A simulations-driven approach for predicting harmful effects of terrorist attacks and to design mitigation countermeasures

Emiliano Costa, Stefano Porziani

David Fletcher, Jonathan Paragreen
University of Sheffield

Public transportation systems play an important role in the life of cities, being used by large numbers of people every day. The high dependency on public transport and the high densities of passengers in a relatively small space makes public transport infrastructure, and in particular stations, terminals and hubs, attractive targets for terrorists whose aim is to maximize the impact of their actions governments and people to obtain a wide media coverage for theirs causes and ideals. The FP7 security research project SECURESTATION focuses specifically on developing tools and methodologies to allow designers to build or to retrofit railway infrastructure, railway stations and terminals for greater safety and security. The development and adaption of simplified methods (i.e. experimental and analytical models) and numerical methodologies to predict the damaging effects of explosive and chemical attacks are two of the fundamental steps for the achievement the Project objectives.

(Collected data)

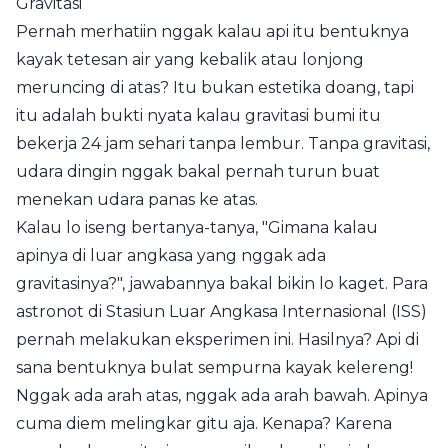
Gravitasi
Pernah merhatiin nggak kalau api itu bentuknya
kayak tetesan air yang kebalik atau lonjong
meruncing di atas? Itu bukan estetika doang, tapi
itu adalah bukti nyata kalau gravitasi bumi itu
bekerja 24 jam sehari tanpa lembur. Tanpa gravitasi,
udara dingin nggak bakal pernah turun buat
menekan udara panas ke atas.
Kalau lo iseng bertanya-tanya, "Gimana kalau
apinya di luar angkasa yang nggak ada
gravitasinya?", jawabannya bakal bikin lo kaget. Para
astronot di Stasiun Luar Angkasa Internasional (ISS)
pernah melakukan eksperimen ini. Hasilnya? Api di
sana bentuknya bulat sempurna kayak kelereng!
Nggak ada arah atas, nggak ada arah bawah. Apinya
cuma diem melingkar gitu aja. Kenapa? Karena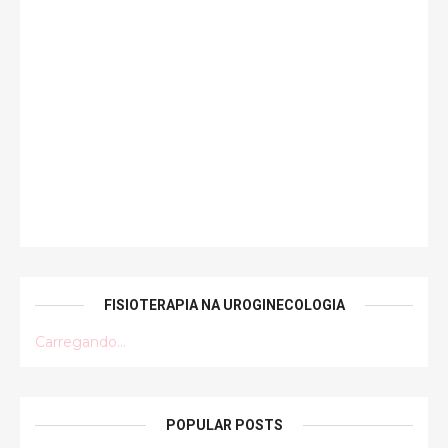
FISIOTERAPIA NA UROGINECOLOGIA
Carregando...
POPULAR POSTS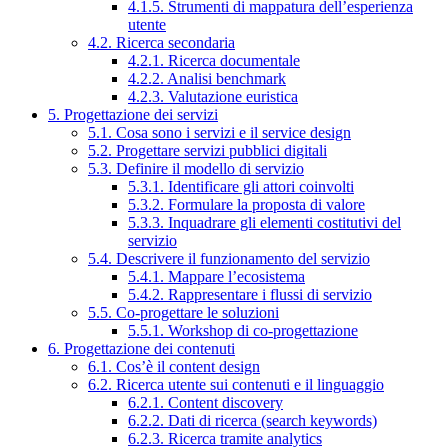
4.1.5. Strumenti di mappatura dell’esperienza
utente
4.2. Ricerca secondaria
4.2.1. Ricerca documentale
4.2.2. Analisi benchmark
4.2.3. Valutazione euristica
5. Progettazione dei servizi
5.1. Cosa sono i servizi e il service design
5.2. Progettare servizi pubblici digitali
5.3. Definire il modello di servizio
5.3.1. Identificare gli attori coinvolti
5.3.2. Formulare la proposta di valore
5.3.3. Inquadrare gli elementi costitutivi del
servizio
5.4. Descrivere il funzionamento del servizio
5.4.1. Mappare l’ecosistema
5.4.2. Rappresentare i flussi di servizio
5.5. Co-progettare le soluzioni
5.5.1. Workshop di co-progettazione
6. Progettazione dei contenuti
6.1. Cos’è il content design
6.2. Ricerca utente sui contenuti e il linguaggio
6.2.1. Content discovery
6.2.2. Dati di ricerca (search keywords)
6.2.3. Ricerca tramite analytics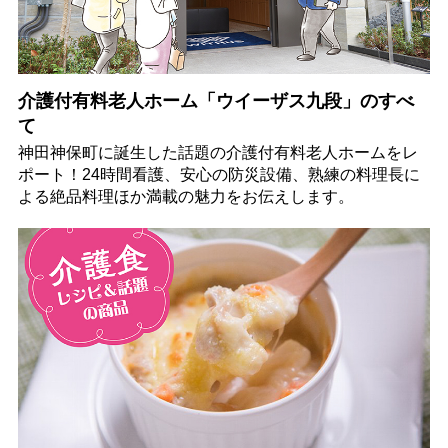
介護付有料老人ホーム「ウイーザス九段」のすべ
て
神田神保町に誕生した話題の介護付有料老人ホームをレ
ポート！24時間看護、安心の防災設備、熟練の料理長に
よる絶品料理ほか満載の魅力をお伝えします。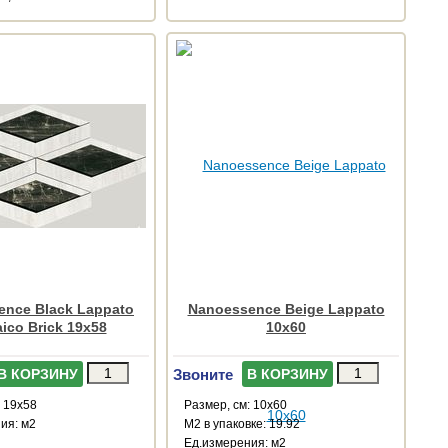
ence Black Lappato
Nanoessence Beige Lappato
ico Brick 19x58
10x60
Звоните
В КОРЗИНУ
В КОРЗИНУ
: 19x58
Размер, см: 10x60
ия: м2
М2 в упаковке: 19.92
Ед.измерения: м2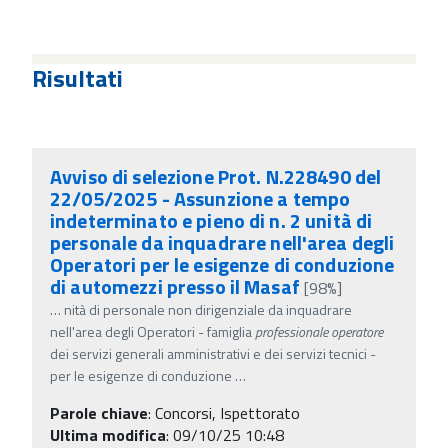
Risultati
Avviso di selezione Prot. N.228490 del
22/05/2025 - Assunzione a tempo
indeterminato e pieno di n. 2 unità di
personale da inquadrare nell'area degli
Operatori per le esigenze di conduzione
di automezzi presso il Masaf
[98%]
…
nità di personale non dirigenziale da inquadrare
nell'area degli Operatori - famiglia
professionale
operatore
dei servizi generali amministrativi e dei servizi tecnici -
per le esigenze di conduzione
…
Parole chiave
:
Concorsi, Ispettorato
Ultima modifica
: 09/10/25 10:48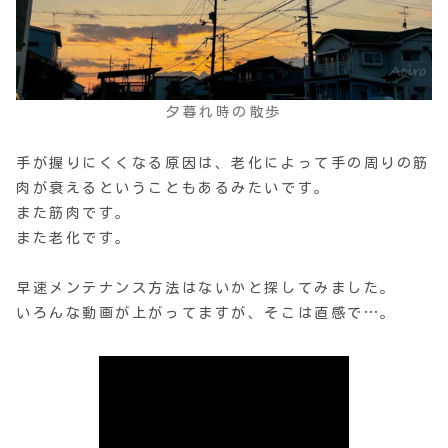
夕暮れ時の散歩
手が握りにくくなる原因は、老化によって手の周りの筋
肉が衰えるということもあるみたいです。
また筋肉です。
また老化です。
早速メンテナンス方法はないかと探してみました。
いろんな動画が上がってますが、そこは直感で…。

:: Activity ::
Continue the text on simulating terrorist attacks against railway stations, picking up right after its final sentence.

:: Answer space ::
In particular, numerical methodologies have been used for the simulation of chemical agents dispersion and bomb explosion which have been carried out using the commercial codes FLUENT and AUTODYN respectively. The simulation of the different scenarios has allowed design recommendations to be made which have been fed into the project’s final design handbook. This paper describes the methodologies used in the simulation and modelling work and the subsequent design recommendations.